Magie du cinéma. Et surtout d’un film totalement inconnu ! Plaisir de la trouvaille, donc. La semaine dernière, je suis allé voir un délicieux film argentin, El cielito, réalisé par une femme, Maria Victoria Menis. Un mélange du roman de Waltari, Un inconnu vint à la ferme, lu à Noël dernier, et du film de Fellini, La strada, que je reverrai bien avec plaisir.
Félix, métis d’Indien, jeune vagabond, arrive dans un village perdu. A la gare, il rencontre Roberto, ouvrier au chômage, qui lui offre, en échange du gîte et du couvert, de travailler dans la ferme qu’exploite difficilement sa jeune femme Mercedes. Roberto, qui a hérité de la ferme, ne se sent aucun goût pour le travail de la terre. Il est devenu alcoolique, brutalise sa femme et se désintéresse totalement de leur bébé Chango.
Félix tombe littéralement amoureux de Chango qui, en quelque sorte, lui ouvre le cœur. Lui qui n’a pas connu ses parents, qui n’a plus de famille depuis la mort de sa grand-mère, va reporter son trop plein d’affection (celle qu’il a reçue de sa grand-mère, ce que montrent de brefs flash backs) sur ce nourrisson. Lui, solitaire, taciturne, il se met à parler en présence de Chango, lui fait des sourires, l’amuse, le berce, le fait manger.

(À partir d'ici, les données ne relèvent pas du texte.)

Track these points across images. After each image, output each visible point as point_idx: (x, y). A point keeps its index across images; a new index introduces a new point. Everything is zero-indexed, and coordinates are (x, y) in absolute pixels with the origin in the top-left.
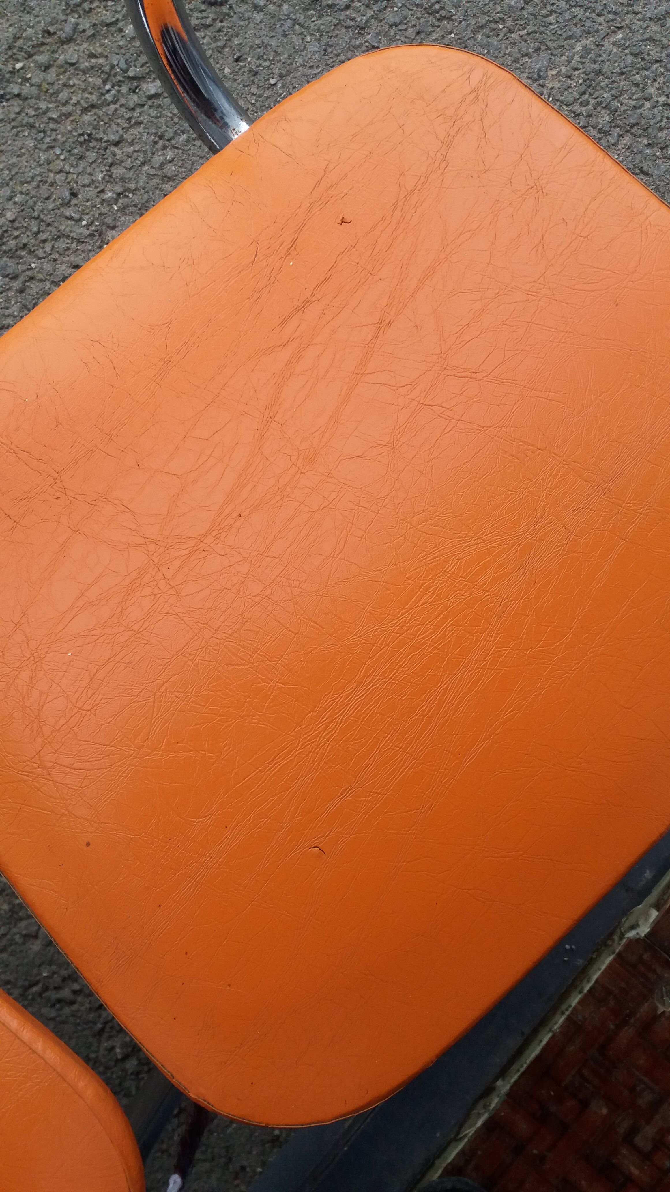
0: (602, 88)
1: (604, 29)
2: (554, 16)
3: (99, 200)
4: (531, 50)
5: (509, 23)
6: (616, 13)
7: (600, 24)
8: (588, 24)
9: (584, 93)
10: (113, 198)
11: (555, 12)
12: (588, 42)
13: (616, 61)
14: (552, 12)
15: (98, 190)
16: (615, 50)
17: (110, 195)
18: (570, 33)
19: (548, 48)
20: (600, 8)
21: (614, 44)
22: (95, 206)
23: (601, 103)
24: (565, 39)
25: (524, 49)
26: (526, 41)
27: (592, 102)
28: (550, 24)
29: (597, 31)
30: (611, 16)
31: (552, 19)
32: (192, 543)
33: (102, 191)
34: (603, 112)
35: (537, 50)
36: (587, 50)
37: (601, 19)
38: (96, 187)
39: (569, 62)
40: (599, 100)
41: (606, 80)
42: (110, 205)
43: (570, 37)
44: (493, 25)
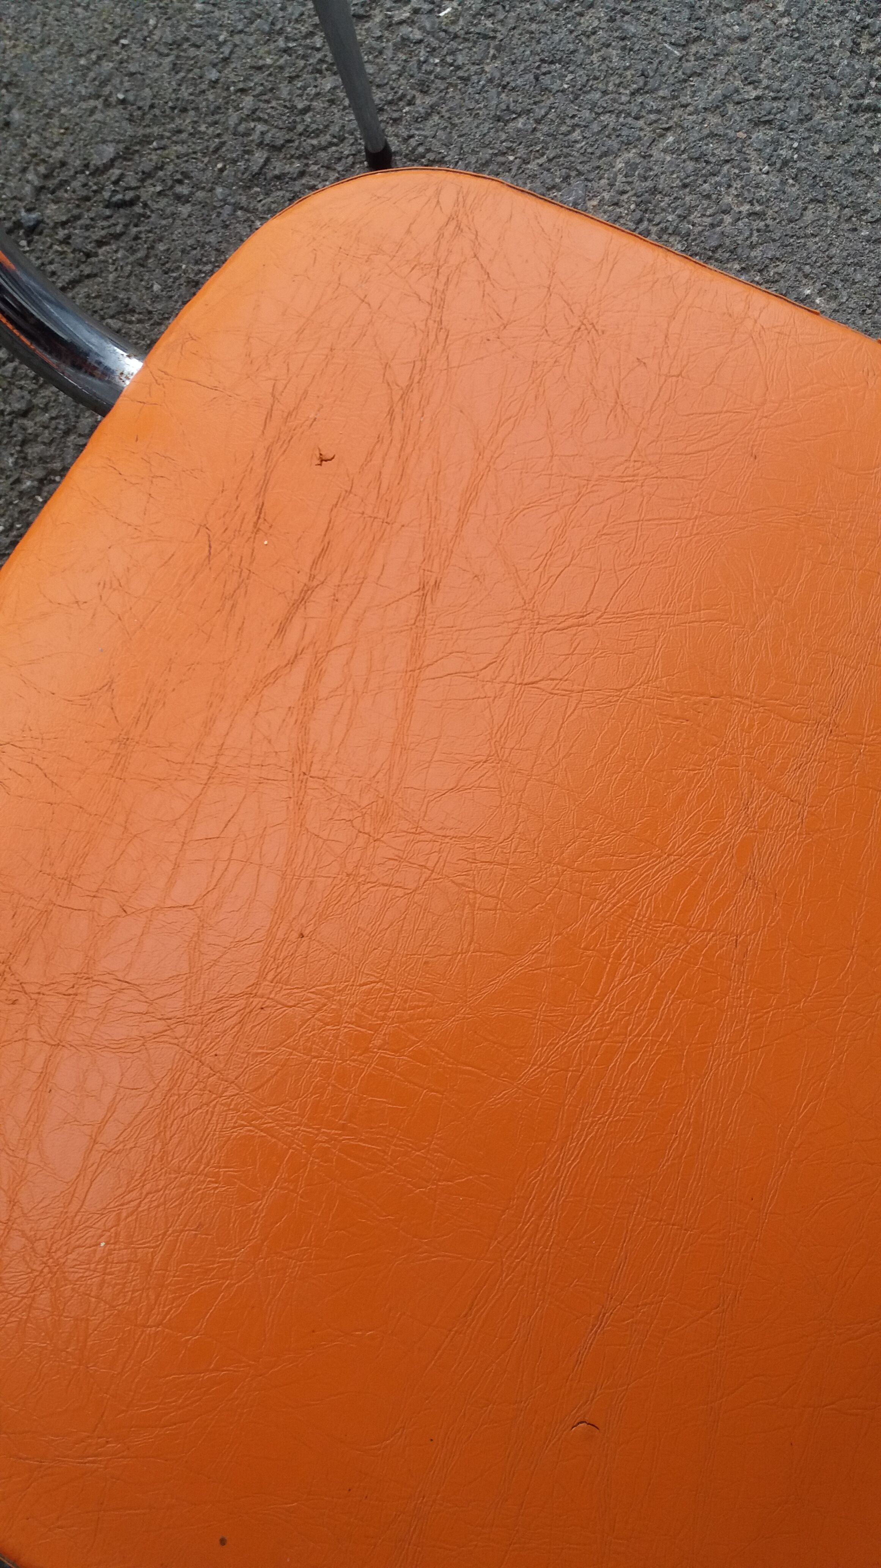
0: (663, 210)
1: (647, 134)
2: (578, 131)
3: (15, 493)
4: (558, 180)
5: (522, 151)
6: (658, 112)
7: (641, 129)
8: (625, 132)
9: (640, 221)
10: (34, 487)
11: (578, 125)
12: (631, 155)
13: (673, 173)
14: (575, 127)
15: (11, 480)
16: (668, 158)
17: (29, 483)
18: (605, 149)
19: (580, 173)
20: (636, 109)
21: (665, 151)
22: (11, 503)
23: (667, 228)
24: (600, 158)
25: (549, 181)
26: (548, 170)
27: (654, 229)
28: (576, 142)
29: (639, 139)
30: (653, 117)
31: (576, 135)
32: (242, 1002)
33: (18, 481)
34: (671, 239)
35: (566, 178)
36: (631, 166)
37: (641, 123)
38: (8, 477)
39: (611, 185)
40: (662, 225)
41: (666, 199)
42: (32, 498)
43: (605, 154)
44: (501, 159)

Peu à peu, il comprend que le couple ne s’entend plus, Mercedes a le regard éternellement triste, elle subit le violence de son mari, elle espère peut-être que Félix va l’aimer, et finalement elle sombre dans le désespoir et disparaît définitivement, laissant les deux hommes et Chango. Roberto, de plus en plus enfermé dans sa solitude et dans sa violence – l’arrivée de Félix, jeune et doux, a représenté un reproche permanent qu’il voyait dans les regards de Mercedes – ne peut plus assumer la paternité, et sombre dans l’ivrognerie.
Félix décide donc de partir lui aussi, en emmenant l’enfant, « son » enfant, pour le sauver de ce désastre. Chango occupe la place centrale du film : c’est lui El cielito, le petit ciel, l’espoir de peut-être vivre heureux. Il n’a pas réussi à transformer Roberto (une sorte de brute à la Zampano) en un mari et père attentionné, ni à enlever la tristesse de Mercedes devant le naufrage de sa vie. Mais Chango magnifie le regard de Félix. Comme le Matto du film de Fellini transfigure Gelsomina, Chango, par son innocence, fait prendre conscience à Félix de la nécessaire compassion, de l’amour.
Affiche du film
Le monde est dur à ces humbles. La campagne est pourtant filmée ici dans toute sa splendeur par des plans fixes d’une grande intensité lumineuse. Mais cette beauté contraste avec la misère et la violence des hommes. La fin du film se passe dans la grande ville où Félix et Chango finissent par aboutir : là, la lumière est plus froide, plus artificielle, agressive. Et la vie y est encore plus dure pour les pauvres, malgré la solidarité des laissés pour compte. Félix se fait dévaliser par des petites frappes…
Je n’ai jamais vu un film où l’attachement entre deux êtres est montré avec une telle pureté, peut-être Le Kid, de Charlie Chaplin ? Tout passe ici par les regards, plusieurs scènes montrent les personnages en train de s’observer. Les adultes sont souvent éloignés les uns des autres, chacun à un bout de l’écran ou dans la profondeur de champ, Chango et Félix au contraire tout proches, comme pour affirmer leur proximité immédiate, la chaleur qui les lie instantanément. Dès leur première rencontre. Et qui nous lie à eux, indéfectiblement. Je ne raconte pas la fin. Découvrez-la à l’occasion, au cinéma ou lors d’un futur passage télé, probablement sur Arte. Mais attention, ce n’est pas une bluette, simplement un beau film.
Et propre à nous réconcilier avec la vie. Si la communication peut passer entre un nourrisson et un jeune homme qui lui est totalement étranger, voilà qui montre bien que le silence entre les hommes n’est pas une fatalité.
Et je m’acharnerai à rompre ce silence par les prochaines lectures. Ma randonnée démarrera le 25 mars, et sera précédée le 20 mars par des lectures en ville, à 15 h au CRIJ (Centre régional Information Jeunesse) et à 18 h à la DRAC (Direction Régionale des Affaires Culturelles), pour la semaine de la langue française. Mes lectures porteront sur les dix mots sélectionnés pour cette semaine : tact, apprivoiser, passerelle, s’attabler, visage, toi, boussole, palabre, rhizome, jubilatoire. J’ai même réussi à composer un sonnet intégrant ces dix mots que j’ai proposé au jeu-concours organisé à cette occasion. Oserai-je le lire ? Je verrai.